I suppose that if we survive then someone can call this period of human history, the Great Migration. Or maybe the Great Migration wars depending on how things work out. I mean it’s entirely plausible that the Eastern and Southern seaboard of the U.S. could move inland enough that New York and Miami would be compelled to join the migrants. Eventually everyone could converge at Belle Fourche South Dakota for a gigantic shoot em up.

Kristi Noem might even have some policy regrets as she feeds cartridge’s into her magazines from her Mount Rushmore sniping position, while watching immigrants flood into her state that aren’t invited to work in the meat packing plants.

But I doubt it.
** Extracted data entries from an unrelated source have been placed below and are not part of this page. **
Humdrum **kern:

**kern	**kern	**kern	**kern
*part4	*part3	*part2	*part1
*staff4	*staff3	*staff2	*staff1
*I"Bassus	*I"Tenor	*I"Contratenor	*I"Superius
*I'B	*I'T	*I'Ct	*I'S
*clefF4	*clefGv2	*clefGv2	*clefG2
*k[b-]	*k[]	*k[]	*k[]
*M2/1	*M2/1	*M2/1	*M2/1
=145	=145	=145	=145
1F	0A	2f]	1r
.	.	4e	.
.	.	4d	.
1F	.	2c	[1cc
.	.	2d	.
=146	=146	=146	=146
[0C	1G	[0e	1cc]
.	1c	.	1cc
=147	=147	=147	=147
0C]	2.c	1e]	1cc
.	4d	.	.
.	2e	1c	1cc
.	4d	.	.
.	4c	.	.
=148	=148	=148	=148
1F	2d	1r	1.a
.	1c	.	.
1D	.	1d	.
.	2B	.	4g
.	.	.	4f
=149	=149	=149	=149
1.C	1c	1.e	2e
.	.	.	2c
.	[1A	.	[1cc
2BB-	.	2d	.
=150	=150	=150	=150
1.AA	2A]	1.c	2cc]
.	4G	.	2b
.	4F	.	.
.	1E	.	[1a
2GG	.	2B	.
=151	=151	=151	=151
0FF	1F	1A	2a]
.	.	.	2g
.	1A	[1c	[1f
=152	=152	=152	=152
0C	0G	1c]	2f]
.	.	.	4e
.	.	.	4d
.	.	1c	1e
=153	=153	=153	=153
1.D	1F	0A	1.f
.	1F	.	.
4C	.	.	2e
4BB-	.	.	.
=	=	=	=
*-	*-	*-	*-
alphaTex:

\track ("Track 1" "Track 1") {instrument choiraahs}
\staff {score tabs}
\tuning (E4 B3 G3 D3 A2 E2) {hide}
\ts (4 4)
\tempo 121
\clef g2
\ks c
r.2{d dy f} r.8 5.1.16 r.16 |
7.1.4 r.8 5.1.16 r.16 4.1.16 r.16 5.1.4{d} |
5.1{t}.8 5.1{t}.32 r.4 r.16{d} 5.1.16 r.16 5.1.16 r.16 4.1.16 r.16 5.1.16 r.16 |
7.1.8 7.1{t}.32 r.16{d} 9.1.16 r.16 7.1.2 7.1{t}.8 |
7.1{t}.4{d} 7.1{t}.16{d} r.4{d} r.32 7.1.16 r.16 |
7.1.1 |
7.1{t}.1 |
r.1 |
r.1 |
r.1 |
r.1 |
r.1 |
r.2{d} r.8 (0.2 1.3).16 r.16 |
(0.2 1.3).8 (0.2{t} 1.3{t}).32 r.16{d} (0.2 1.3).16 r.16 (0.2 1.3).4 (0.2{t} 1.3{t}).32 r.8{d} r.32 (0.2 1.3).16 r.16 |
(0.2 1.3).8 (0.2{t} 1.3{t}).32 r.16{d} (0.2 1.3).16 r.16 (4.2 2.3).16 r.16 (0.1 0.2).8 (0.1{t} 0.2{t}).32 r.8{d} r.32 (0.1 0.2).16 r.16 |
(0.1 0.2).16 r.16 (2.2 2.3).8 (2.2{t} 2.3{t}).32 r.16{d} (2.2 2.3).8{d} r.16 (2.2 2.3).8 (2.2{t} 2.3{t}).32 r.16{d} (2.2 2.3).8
She doesn’t strike me as the introspective earth mother type.

Anyway.

I really believe that the Great outdoors is going to provide all kinds of examples of why it deserves the title of great. Great floods, great hurricanes. great drought, great wildfires, great tornado clusters, and great extinctions.

Not to be outdone I’m sure that humanity will gather in the last hospitable sanctuaries and fight a new war until the population is sufficiently diminished that the land can support the survivors. We’ll call the time the Great something. Not sure what we’ll call the event but it doesn’t really matter to the Great outdoors.

Because nature will have ended our idiotic argument about who or what’s responsible for climate change. The Great outdoors will have solved our emission and pollution dilemma for us.

Because we’re too fucking stupid to do it ourselves.

And maybe that’s when the title of Great will be absolutely applicable to the outdoors.